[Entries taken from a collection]
+-------+
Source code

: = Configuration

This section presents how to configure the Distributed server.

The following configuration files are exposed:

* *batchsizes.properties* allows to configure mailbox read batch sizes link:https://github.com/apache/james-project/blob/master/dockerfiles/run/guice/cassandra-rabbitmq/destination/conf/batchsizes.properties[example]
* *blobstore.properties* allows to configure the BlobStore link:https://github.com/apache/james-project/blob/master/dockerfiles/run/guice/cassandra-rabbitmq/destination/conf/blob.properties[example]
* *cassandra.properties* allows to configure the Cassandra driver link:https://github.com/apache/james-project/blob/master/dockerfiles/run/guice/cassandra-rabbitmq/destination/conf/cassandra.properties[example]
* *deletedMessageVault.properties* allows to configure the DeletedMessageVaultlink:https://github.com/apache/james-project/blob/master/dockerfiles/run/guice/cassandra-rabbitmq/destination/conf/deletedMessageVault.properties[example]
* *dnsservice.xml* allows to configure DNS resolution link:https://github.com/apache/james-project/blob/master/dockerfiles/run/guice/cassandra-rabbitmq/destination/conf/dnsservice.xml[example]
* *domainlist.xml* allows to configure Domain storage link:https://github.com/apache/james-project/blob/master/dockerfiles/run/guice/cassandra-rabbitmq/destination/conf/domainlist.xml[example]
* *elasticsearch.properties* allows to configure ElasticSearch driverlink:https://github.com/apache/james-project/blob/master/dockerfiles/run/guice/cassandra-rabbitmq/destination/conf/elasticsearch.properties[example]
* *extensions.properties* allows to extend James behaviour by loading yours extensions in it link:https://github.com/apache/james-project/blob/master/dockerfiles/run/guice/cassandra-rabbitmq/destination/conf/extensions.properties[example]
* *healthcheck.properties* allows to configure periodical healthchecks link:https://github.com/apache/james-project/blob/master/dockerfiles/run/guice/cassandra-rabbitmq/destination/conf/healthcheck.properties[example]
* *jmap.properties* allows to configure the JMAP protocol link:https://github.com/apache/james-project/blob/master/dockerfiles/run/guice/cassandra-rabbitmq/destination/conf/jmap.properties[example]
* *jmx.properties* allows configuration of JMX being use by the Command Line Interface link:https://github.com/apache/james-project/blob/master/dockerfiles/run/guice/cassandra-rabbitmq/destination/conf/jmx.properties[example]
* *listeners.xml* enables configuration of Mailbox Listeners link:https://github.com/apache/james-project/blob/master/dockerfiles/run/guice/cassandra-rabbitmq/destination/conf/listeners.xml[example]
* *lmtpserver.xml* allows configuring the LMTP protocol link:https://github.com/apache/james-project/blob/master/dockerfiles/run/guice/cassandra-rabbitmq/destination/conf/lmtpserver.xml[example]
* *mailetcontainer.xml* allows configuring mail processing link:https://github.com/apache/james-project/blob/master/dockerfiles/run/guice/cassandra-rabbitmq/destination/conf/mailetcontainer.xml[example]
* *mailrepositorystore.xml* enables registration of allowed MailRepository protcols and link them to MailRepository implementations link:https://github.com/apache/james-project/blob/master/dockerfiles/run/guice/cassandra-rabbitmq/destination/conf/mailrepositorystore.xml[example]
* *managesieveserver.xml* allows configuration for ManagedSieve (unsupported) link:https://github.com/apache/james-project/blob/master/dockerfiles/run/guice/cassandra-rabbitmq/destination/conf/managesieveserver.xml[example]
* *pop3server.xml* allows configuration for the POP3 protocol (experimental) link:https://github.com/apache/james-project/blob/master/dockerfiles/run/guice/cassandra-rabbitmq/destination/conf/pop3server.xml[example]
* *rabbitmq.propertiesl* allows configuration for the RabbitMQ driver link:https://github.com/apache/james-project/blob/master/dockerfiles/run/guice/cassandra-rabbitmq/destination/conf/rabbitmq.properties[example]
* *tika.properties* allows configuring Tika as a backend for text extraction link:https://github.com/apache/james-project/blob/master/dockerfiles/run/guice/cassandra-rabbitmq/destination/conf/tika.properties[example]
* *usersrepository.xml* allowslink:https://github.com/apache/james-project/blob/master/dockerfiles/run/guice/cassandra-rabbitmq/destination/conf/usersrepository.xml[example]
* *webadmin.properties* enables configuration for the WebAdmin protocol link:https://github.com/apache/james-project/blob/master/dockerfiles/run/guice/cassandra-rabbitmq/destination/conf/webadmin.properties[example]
+-------+
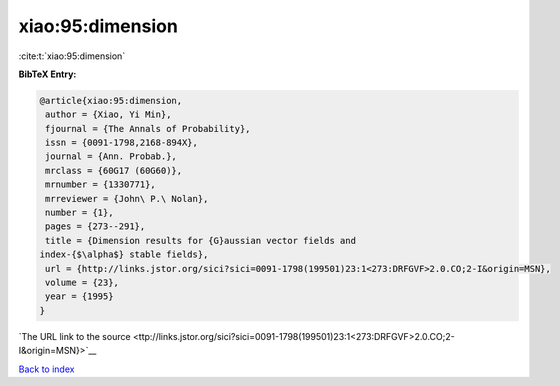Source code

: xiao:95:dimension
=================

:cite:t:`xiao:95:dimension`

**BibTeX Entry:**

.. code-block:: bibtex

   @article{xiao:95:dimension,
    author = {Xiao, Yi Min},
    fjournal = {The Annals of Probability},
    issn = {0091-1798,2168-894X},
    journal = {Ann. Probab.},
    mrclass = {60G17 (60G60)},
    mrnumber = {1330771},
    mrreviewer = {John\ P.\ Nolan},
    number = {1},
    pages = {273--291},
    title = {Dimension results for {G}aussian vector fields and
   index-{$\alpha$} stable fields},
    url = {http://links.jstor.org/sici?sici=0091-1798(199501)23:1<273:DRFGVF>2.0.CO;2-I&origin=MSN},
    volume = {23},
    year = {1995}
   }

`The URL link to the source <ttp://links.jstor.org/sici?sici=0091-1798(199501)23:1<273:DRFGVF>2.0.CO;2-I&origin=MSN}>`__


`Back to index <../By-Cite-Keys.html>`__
+-------+
→ **Required action**: Working from the entries above, filter out every line that lacks "sici" and copy what remains.

→ **Task solution**:
    url = {http://links.jstor.org/sici?sici=0091-1798(199501)23:1<273:DRFGVF>2.0.CO;2-I&origin=MSN},
`The URL link to the source <ttp://links.jstor.org/sici?sici=0091-1798(199501)23:1<273:DRFGVF>2.0.CO;2-I&origin=MSN}>`__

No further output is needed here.